METHOD FOR INCREASING A SCANNING RATE ON A CAPACITANCE SENSITIVE TOUCH SENSOR HAVING AN XY ELECTRODE GRID

Abstract

A system and method for increasing a scanning rate, reducing the effects of noise and reducing power consumption when using a touch sensor having an electrode grid formed by co-planar but orthogonal XY electrodes, wherein the touch sensor may be used to determine the position of an object on a surface of the touch sensor in two measurement cycles, one set of electrodes functioning as a single large drive electrode and the other set of electrodes functioning as a single large sense electrode for a first measurement cycle, then the functions being switched for a second measurement cycle.

Description

BACKGROUND OF THE INVENTION

1. Field of the Invention

This invention relates generally to touch sensors. More specifically, the present invention is a system and method for increasing a scanning rate using a traditional XY grid which can capture the full XY image in two measurements when a single finger is present.

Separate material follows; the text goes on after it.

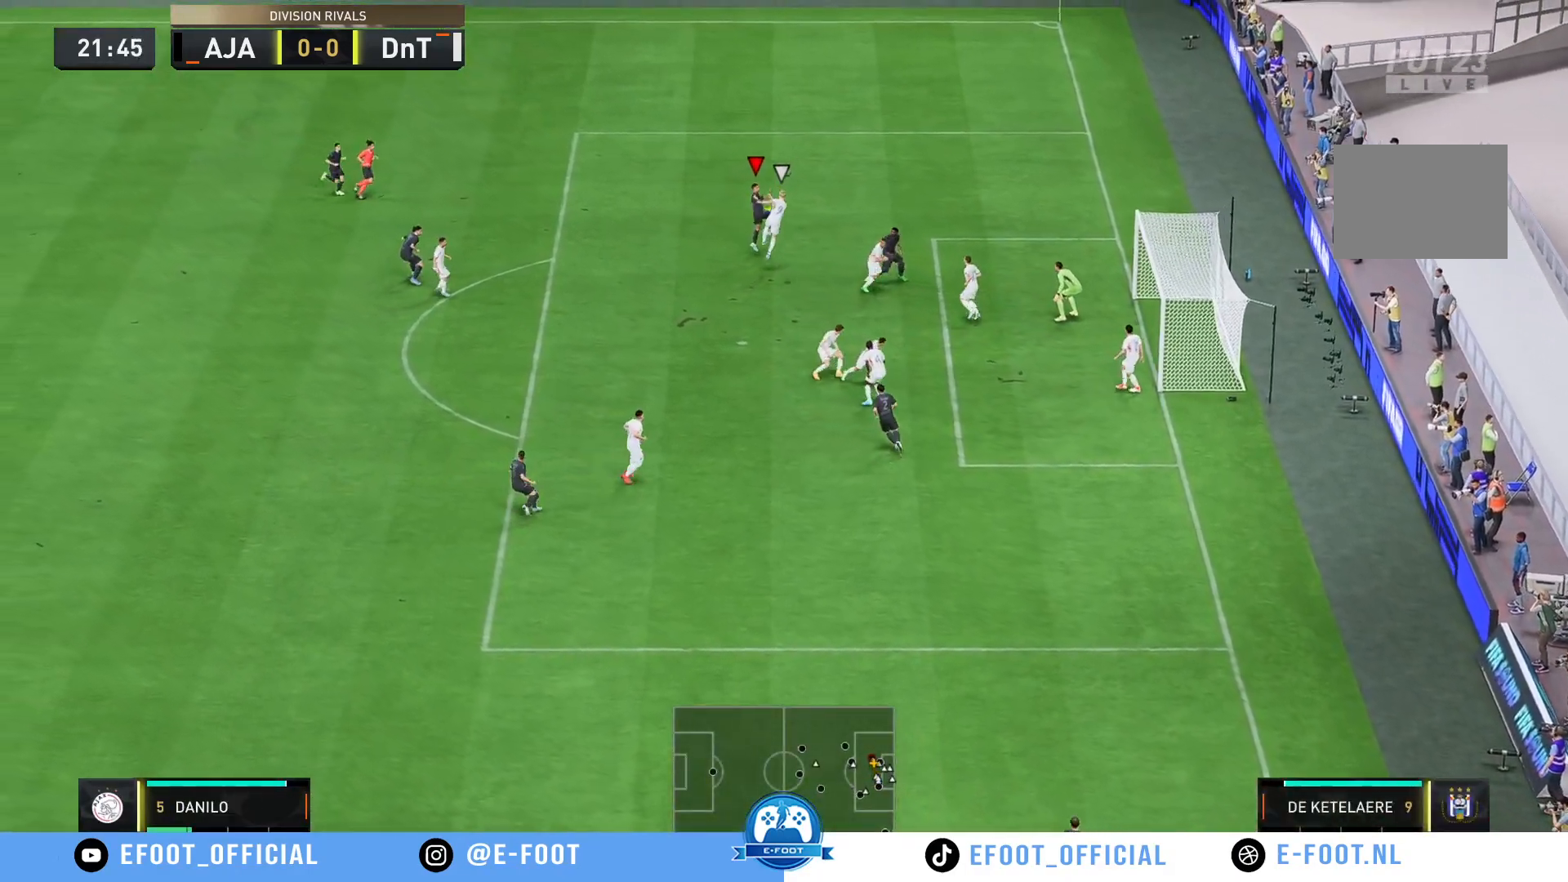
{"buttons": [], "left_stick": "down-right", "right_stick": "center", "events": []}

2. Description of Related Art

There are several designs for capacitance sensitive touch sensors. It is useful to examine the underlying technology to better understand how any capacitance sensitive touch sensor can be modified to work with the present invention.

The CIRQUE® Corporation touchpad is a mutual capacitance-sensing device and an example is illustrated as a block diagram in FIG. 1. In this touchpad 10, a grid of X (12) and Y (14) electrodes and a sense electrode 16 is used to define the touch-sensitive area 18 of the touchpad. Typically, the touchpad 10 is a rectangular grid of approximately 16 by 12 electrodes, or 8 by 6 electrodes when there are space constraints. Interlaced with these X (12) and Y (14) (or row and column) electrodes is a single sense electrode 16. All position measurements are made through the sense electrode 16.

The CIRQUE® Corporation touchpad 10 measures an imbalance in electrical charge on the sense line 16. When no pointing object is on or in proximity to the touchpad 10, the touchpad circuitry 20 is in a balanced state, and there is no charge imbalance on the sense line 16. When a pointing object creates imbalance because of capacitive coupling when the object approaches or touches a touch surface (the sensing area 18 of the touchpad 10), a change in capacitance occurs on the electrodes 12, 14. What is measured is the change in capacitance, but not the absolute capacitance value on the electrodes 12, 14. The touchpad 10 determines the change in capacitance by measuring the amount of charge that must be injected onto the sense line 16 to reestablish or regain balance of charge on the sense line.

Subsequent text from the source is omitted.